The GMI and GMI-R remain at 1 and the Worden T2108 indicator is at 17%, in the area where bottoms are likely. Last August 15, this indicator fell to near 8% at the bottom of the summer decline. I am still almost entirely in cash.
GMI:1;GMI-R:1; QQQQ bounce off support?; Too many bears?; New leaders?
The GMI and GMI-R remain at 1. There were 268 new lows and 33 new highs in my universe of 4,000 stocks on Friday. The number of new lows is much less than the number (519) on November 8 and suggests that most of the weakest stocks are not continuing to decline.

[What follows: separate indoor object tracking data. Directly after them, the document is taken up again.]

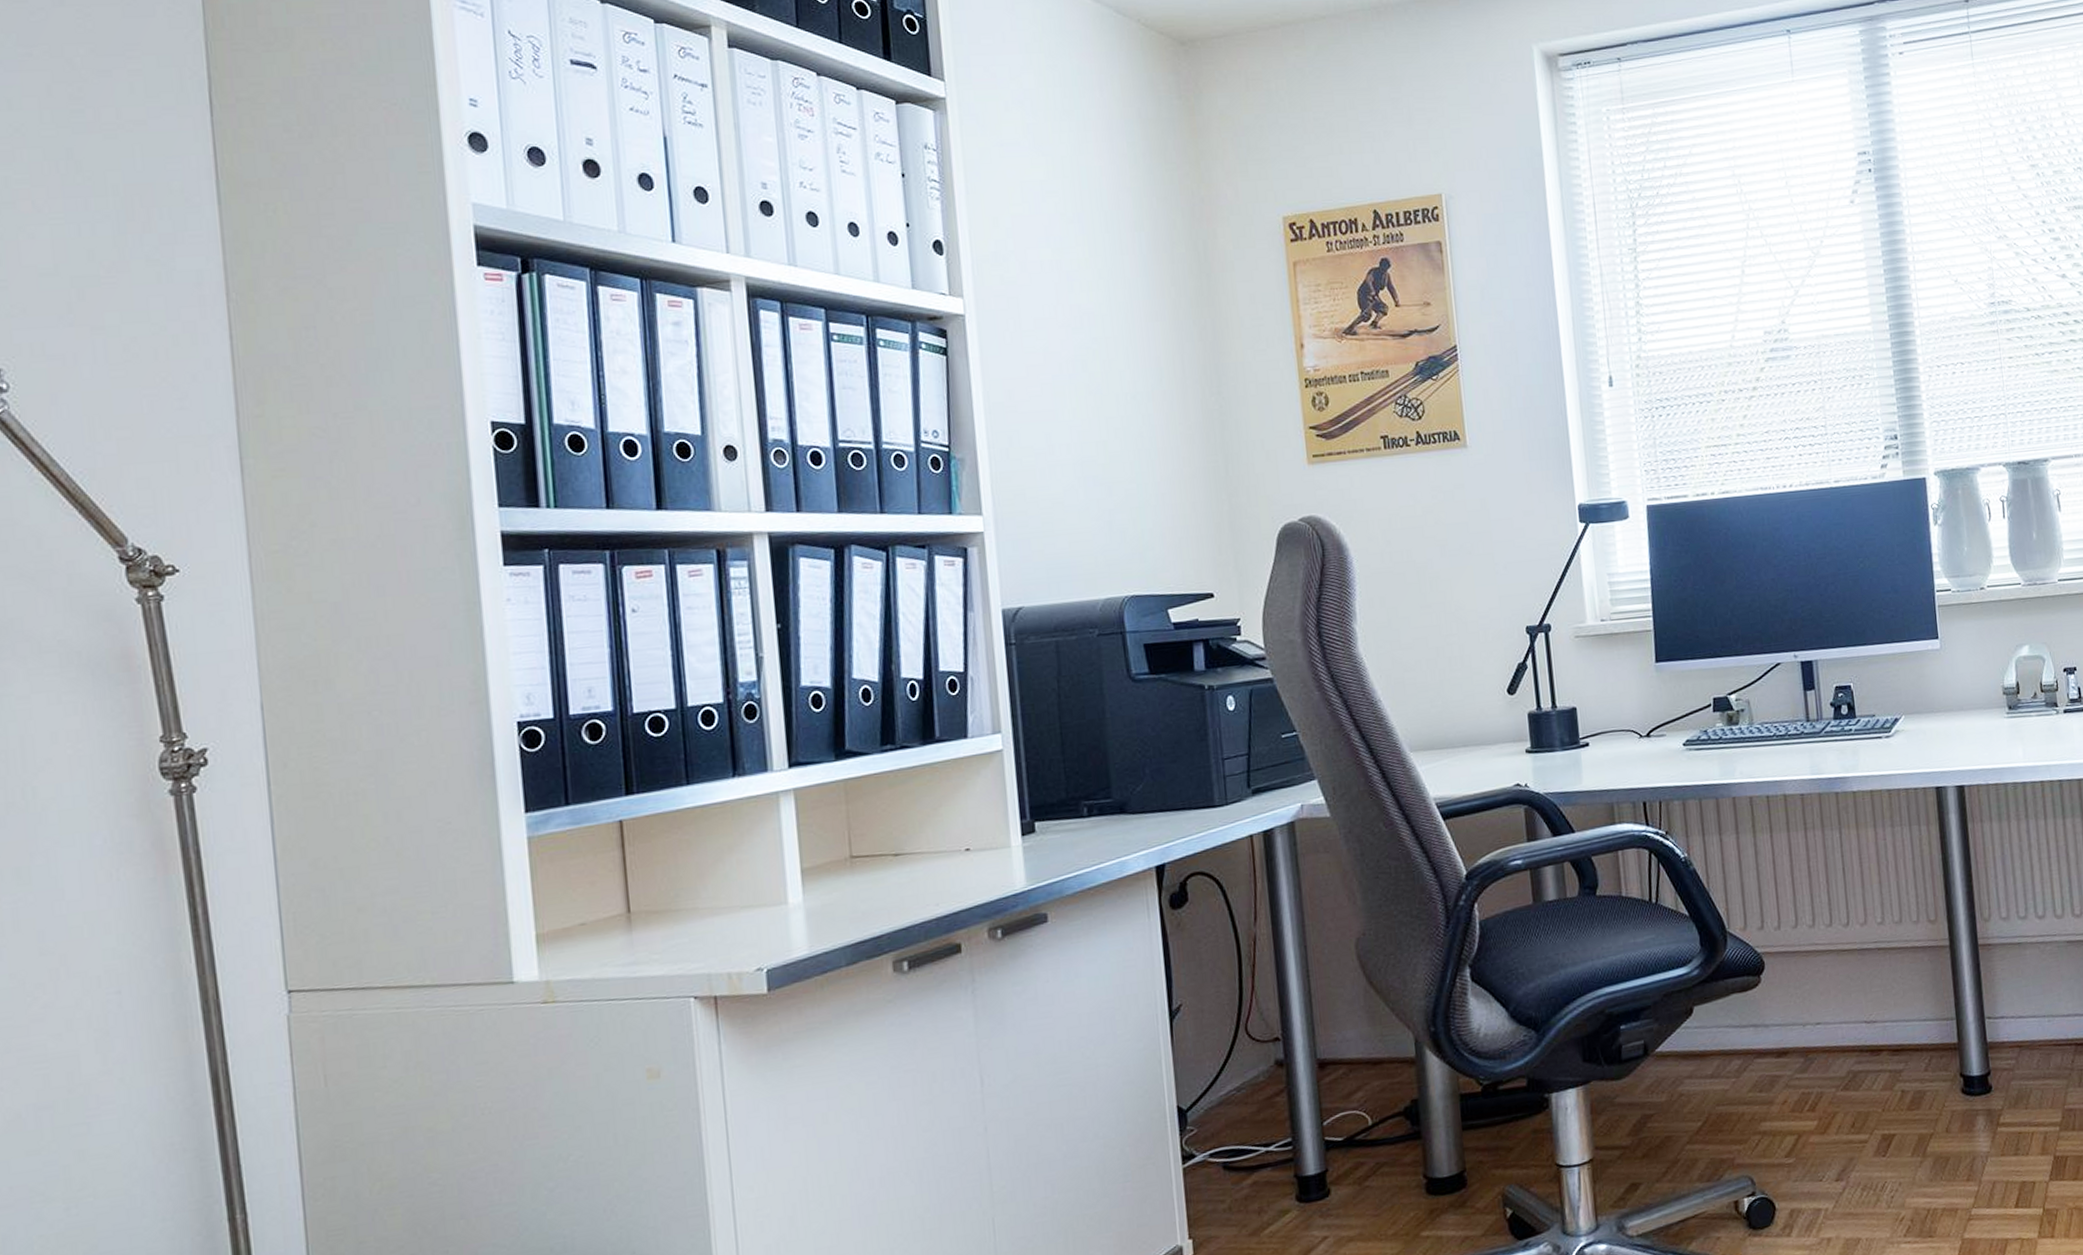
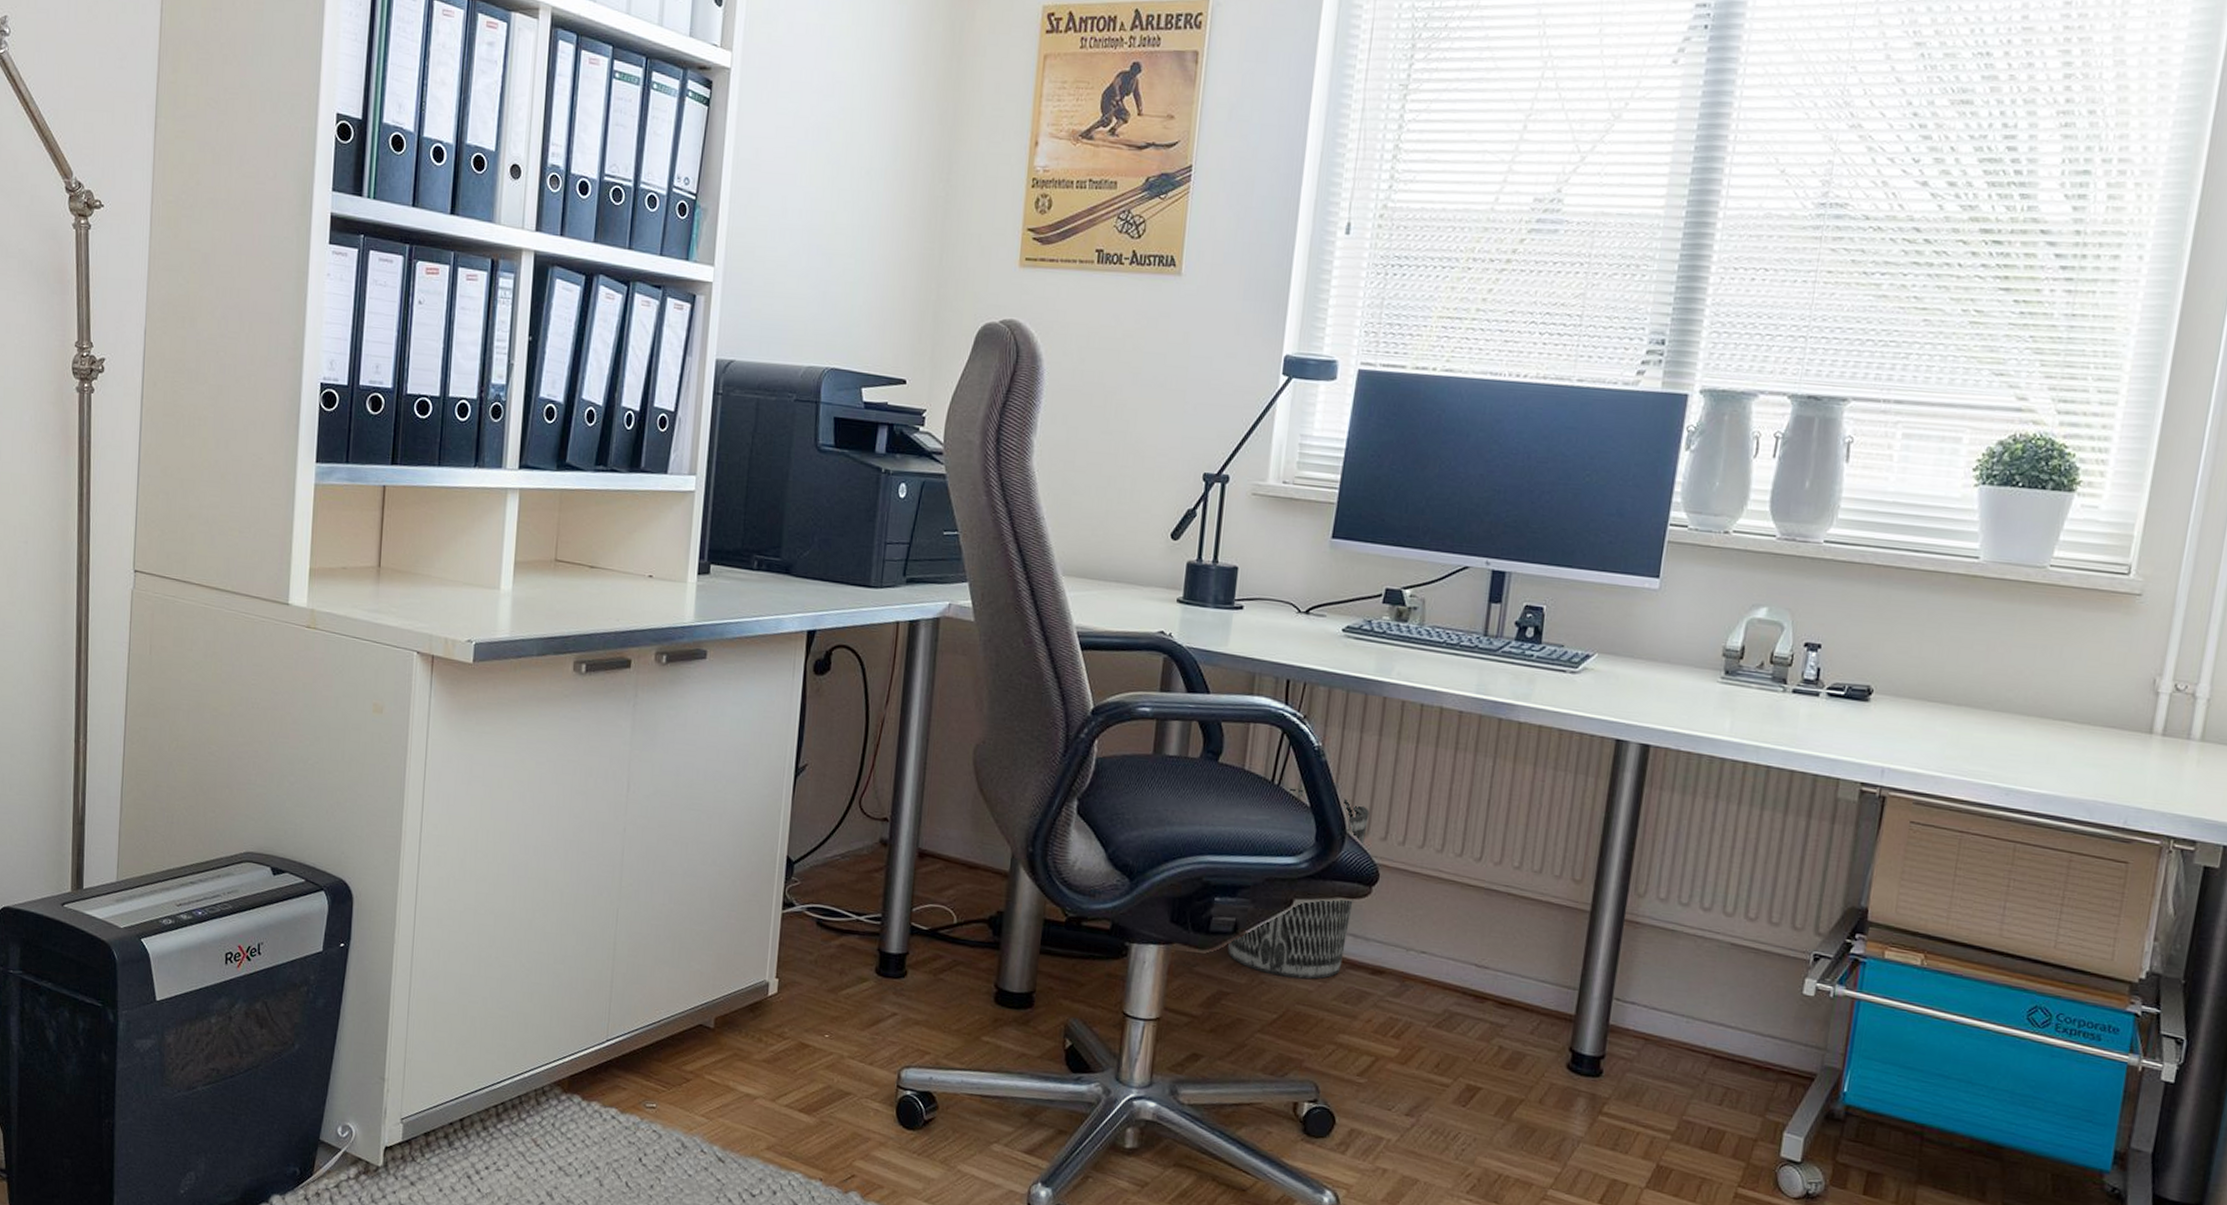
wastebasket: none [1642,899,1750,1086] -> present [1228,787,1369,980]

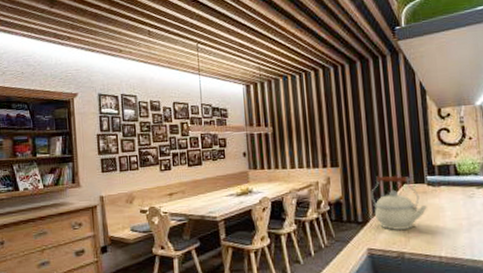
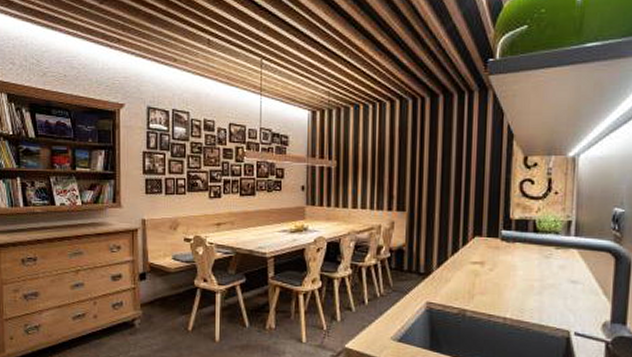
kettle: present [371,175,427,230] -> none [437,225,497,286]

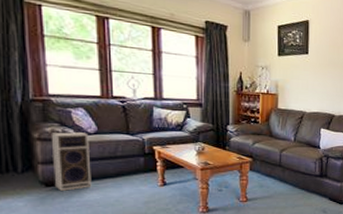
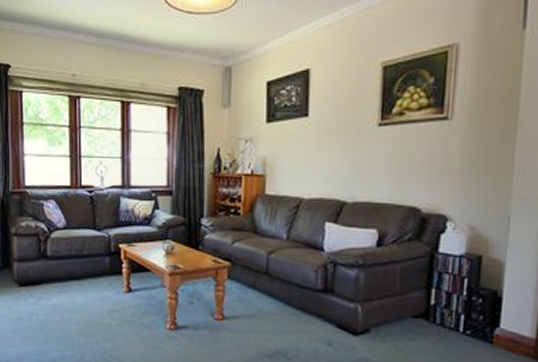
speaker: present [50,132,92,191] -> none [25,227,59,292]

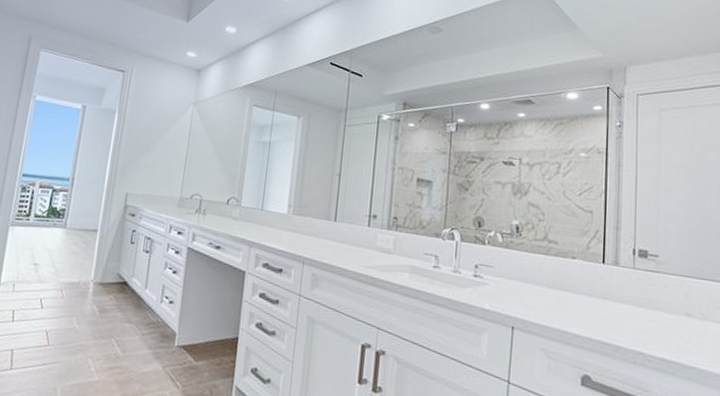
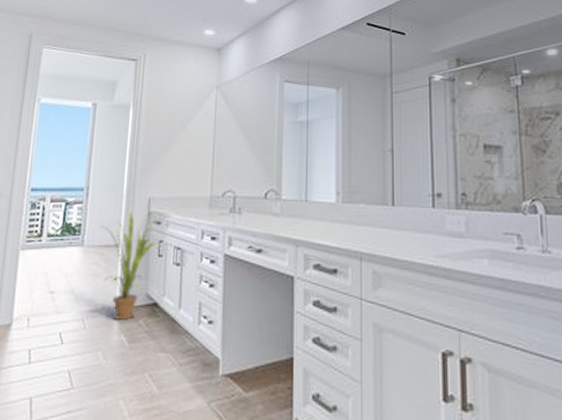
house plant: none [82,202,132,294] -> present [100,210,158,320]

The Worden T2108 indicator is now at 22%, up from the low of 19% reached on November 12. On Friday, 16% of the Nasdaq 100 stocks closed above their 30 day averages, up from 11% on November 12. Only 12% of my universe of stocks are in an up-trend, near the low point reached on November 14%, but still above the low of 7% reached last August at the bottom of the summer decline.
The Nasdaq 100 declined really rapidly from November 7-12. The index was in a vertical free fall more characteristic of selling climaxes. We would therefore expect some back and forth movement of this index as traders adjust to this collapse and place their bets on a continuing up or down trend. The reason that the GMI and GMI-R still register 1 is that the Weekly QQQQ Index remains positive. This index is my primary indicator of a longer term up or down move. This weekly chart of the QQQQ (click on to enlarge)provides me with a clearer view of the market’s longer term trend. It is obvious to me that the major trend of the QQQQ remains up and that the Nasdaq 100 index has just found support at its critical 30 week average (red line). I put a “?” next to the third test because it remains to be seen whether this support will hold. It was the reversal of the 30 week average in Oct 2000 that caused me to exit the markets near the top. Stan Weinstein (see his book to the right) alerted me to the importance of the 30 week average for detecting individual stock and entire market longer term trends. DISCERN THE TREND FROM WHAT THE MARKET IS DOING, NOT FROM WHAT THE PUNDITS ARE SAYING.
So where do I see the current trend? First, according to IBD, the put/call ratio was 1.19 on Friday. Readings above 1.00 indicate that options players are placing more bets on a decline, a major contrary indicator suggestive of at least a short term bounce up. Second, the media pundits are openly bearish and talk of an economic depression is creeping into their gossip. Third, the percentage of market bloggers bearish in a sentiment poll I participate in has tripled, to over 60%. And finally, we are entering the strongest (bullish)seasonal period in the markets. Given all of the above and the weekly chart of the QQQQ above, I remain mainly in cash and short the QQQQ in the QID. But I am ready to reverse my stance immediately if this market starts up. The market will climb a wall of skepticism and it does not pay to marry a particular market scenario….
I love market declines because it is much easier to identify the next leaders. Stocks that can remain close to their yearly highs or even break into new high territory in the recent market environment may be among the new leaders when the market turns. So, I used TC2007 to scan the market for new highs on Friday and looked at the fundamental and technical data to select some possible winners for my watchlist. These stocks hit new highs on Friday and had recent quarterly earnings increases of 100% or more: BITI and ATRO. These stocks hit new highs and had recent quarterly revenue increases of 25% or more: CSIQ, FCN, ATRO, EHTH, VMSI and ACO. If we get a year end rally, these technically strong stocks with strong fundamentals may be where I look to place my bets. Clearly, others (insiders?) are already accumulating them…..
GMI:1; GMI-R:1; Down-trend continues
Don’t fight the trend. I am in cash or short the Nasdaq 100 by the QID.